— Вы будете готовы вечером наблюдать Селену? Небо совершенно чистое. Нам ведь нужно увидеть ее еще только раз, чтобы удостоверить ее орбиту. Ведь вы так сказали?
Александр, чье сердце надрывалось от жалости к больному юноше, понял, что не может покинуть его теперь. Нет, не сейчас, когда он вот-вот может обрести единственное, что придавало смысл его жизни.
Я буду готов, сказал он. А затем он покинет это место. Он не знал, куда направится или что будет делать. Значения это больше не имело.
Потому что для Александра тьма уже наступила.
LIV
Вне измерений, где не существуют
Длина, и ширина, и высота.
Где времени и места нет; где предки
Природы, Ночь древнейшая и Хаос,
Анархию извечную творят.
ДЖОН МИЛЬТОН. «Потерянный Рай», Книга II (1662)Ральф, кучер, лежал с завязанными глазами в сыром подвале, который словно бы бесконечное время служил ему темницей. Его измученное болью тело скорчилось на соломе, загаженной его собственными экскрементами. Когда он услышал, что дверь отворилась и снова вошли те люди, он затрясся и прижался к стене.
Поначалу, когда они его только схватили, он пытался отбиваться. Но их было слишком много, его быстро скрутили и ввергли в этот ад, и заперли тут, не сказав не слова, и бросили бить по каменным стенам кулаками, пока они не покрылись ссадинами и кровью. Затем они снова спустились к нему и приковали к стене и завязали ему глаза, и кто-то почти с нежностью вывихнул ему по очереди суставы его пальцев.
Он понял, что командует ими человек, которого он боялся больше всех, — по слабому, но ненавистному запаху табака, который тот нюхал. С повязкой на глазах Ральф услышал, как этот человек резко выдохнул воздух, пропитанный смрадом его, Ральфа, тела, взмокшего от страха, и услышал, как его изящные пальцы взяли понюшку из миниатюрной табакерки, которая щелкнула, прежде чем он сказал:
— Ну-с, Ральф, ты ведь убийца, разве нет?

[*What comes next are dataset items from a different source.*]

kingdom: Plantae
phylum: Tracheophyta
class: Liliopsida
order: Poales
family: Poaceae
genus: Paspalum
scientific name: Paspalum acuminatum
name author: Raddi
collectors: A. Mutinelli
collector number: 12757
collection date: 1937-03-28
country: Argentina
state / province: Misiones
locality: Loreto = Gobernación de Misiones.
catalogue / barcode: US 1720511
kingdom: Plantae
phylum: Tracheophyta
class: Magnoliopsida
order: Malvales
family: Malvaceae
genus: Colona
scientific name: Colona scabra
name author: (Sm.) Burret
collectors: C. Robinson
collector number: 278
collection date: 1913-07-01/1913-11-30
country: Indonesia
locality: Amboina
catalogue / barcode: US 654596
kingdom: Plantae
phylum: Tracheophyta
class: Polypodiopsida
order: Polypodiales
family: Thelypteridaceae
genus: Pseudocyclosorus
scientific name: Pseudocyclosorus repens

Ральф прорыдал голосом, охрипшим от муки:
— Я пытался убить мою жену. Да, я хотел убить мою жену.
— Зато тебе удалось поубивать других, — сказал тот, с табачным запахом, своим мелодичным шотландским акцентом.
— Сначала девушку из трактира с длинными рыжими волосами, а затем хорошенькую певчую птичку.
— Нет! Нет! Клянусь, я их не убивал…
Он ощутил волну воздуха, когда тот наклонился к нему и прошептал:
— Сначала ты получил от них удовольствие, от них, от обеих. А потом задушил.
— Иисусе, я никого не убивал…
И наступила тишина, куда более пугающая, чем любые звуки; тишина, наконец нарушенная шепотом других приближающихся к нему людей. Он весь сжался, поскуливая, как собачонка. Один крепко держал его руку. Другой подергивал сухожилия его распухших суставов и манипулировал ими с осторожностью скрипача, настраивающего драгоценный инструмент. Ральф громко закричал.
— А затем, — продолжал любитель нюхать табак, будто не прерывая своей речи, — ты попытался убить девушку с цветами. Но кто-то поднял тревогу, и ты убежал…
— Не-е-т… — Ральф смолк, чувствуя струящийся по его щекам пот, пока его мучители готовились взяться за него снова. Смрад его тела, его страданий был невыносим.
— Да, — внезапно прошептал он. — Иисусе сладчайший, да, я совершил все это.
Разве же он не пытался убить свою жену вот этими огромными руками, пальцы которых были теперь так зверски искалечены? Господи Боже, разве он не пытался лишить ее жизни, хотя любил больше собственной? Быть может, этот мягко шепчущий человек прав. Быть может, в какую-то минуту сумасшедшего бешенства он вновь попытался убить, и ему это удалось? Ведь Богу ведомо, он понял, как это совершается, что значит выдавливать жизнь из такого хрупкого, такого нежного создания, видел бьющееся тело, полные ужаса глаза…
Слезы катились по его рассеченному шрамом лицу, намачивая рваную повязку на глазах. Человек с тихим голосом сказал:
— Хорошо. Очень хорошо, Ральф. Теперь ты будешь свободен, Ральф.
Ральф повернул голову в сторону, где звучал этот голос, боль покалеченных суставов отупляла мозг.
— Свободен?
— Ты ждешь, что тебя покарают за твои преступления?
— Да. Да, конечно…
— Наказание придет. Но разреши сказать тебе, что прежде ты получишь от меня последнюю возможность искупить свою греховность.
— О чем вы?
— Тебя освободят, и скоро, но только на одном условии. Ты не должен возвращаться в дом в Кенсингтоне, понял? Не должен ни с кем из них разговаривать, даже с доктором.